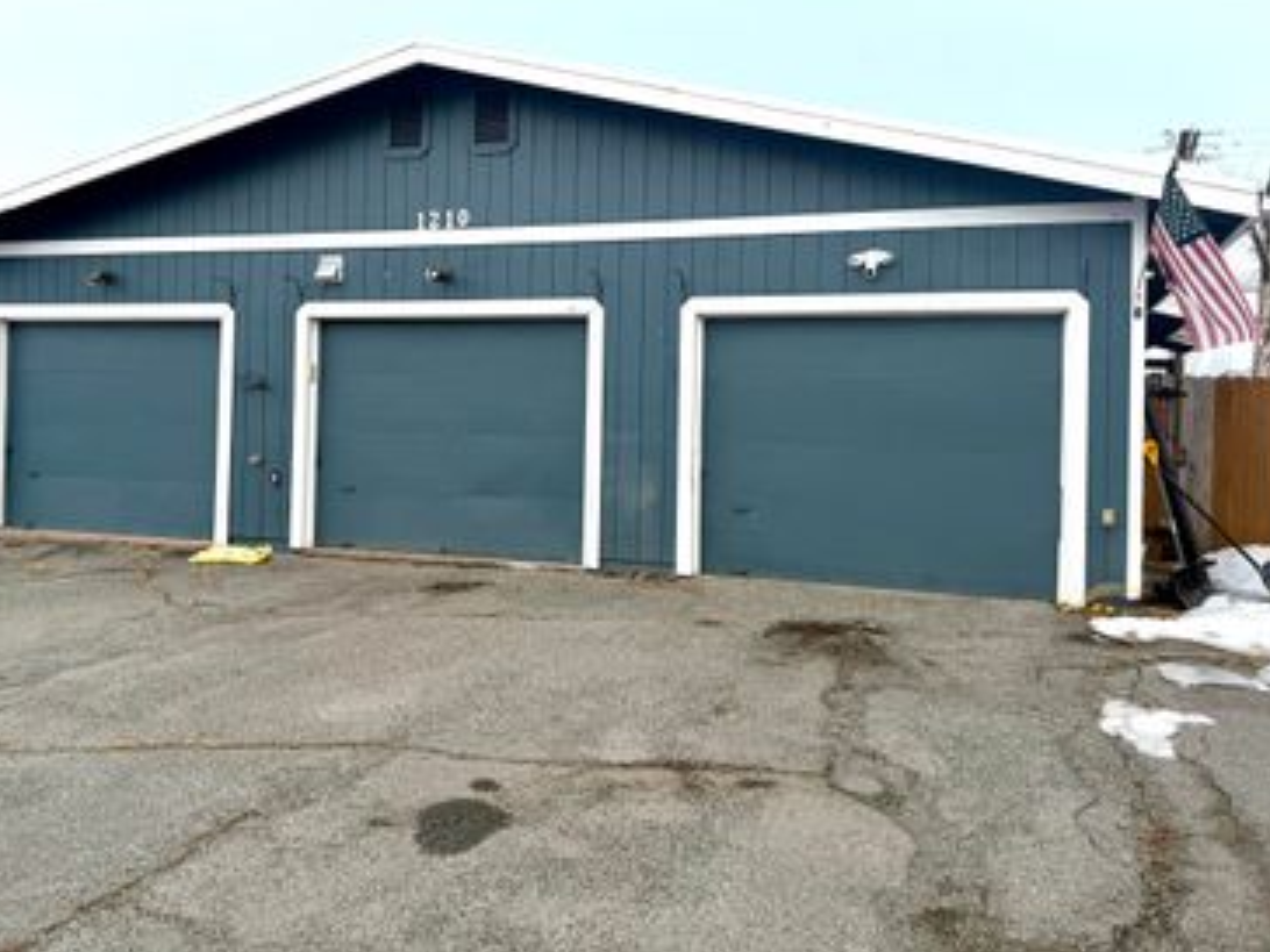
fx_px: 1211
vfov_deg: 42.7
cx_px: 558
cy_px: 382
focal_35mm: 33
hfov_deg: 55.2
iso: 64
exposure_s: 1/219
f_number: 1.78
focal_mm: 6.76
********************
▸ What the task requires: Return the complete material exactly as it appears, without images.

▸ Problem solution:
fx_px: 1211
vfov_deg: 42.7
cx_px: 558
cy_px: 382
focal_35mm: 33
hfov_deg: 55.2
iso: 64
exposure_s: 1/219
f_number: 1.78
focal_mm: 6.76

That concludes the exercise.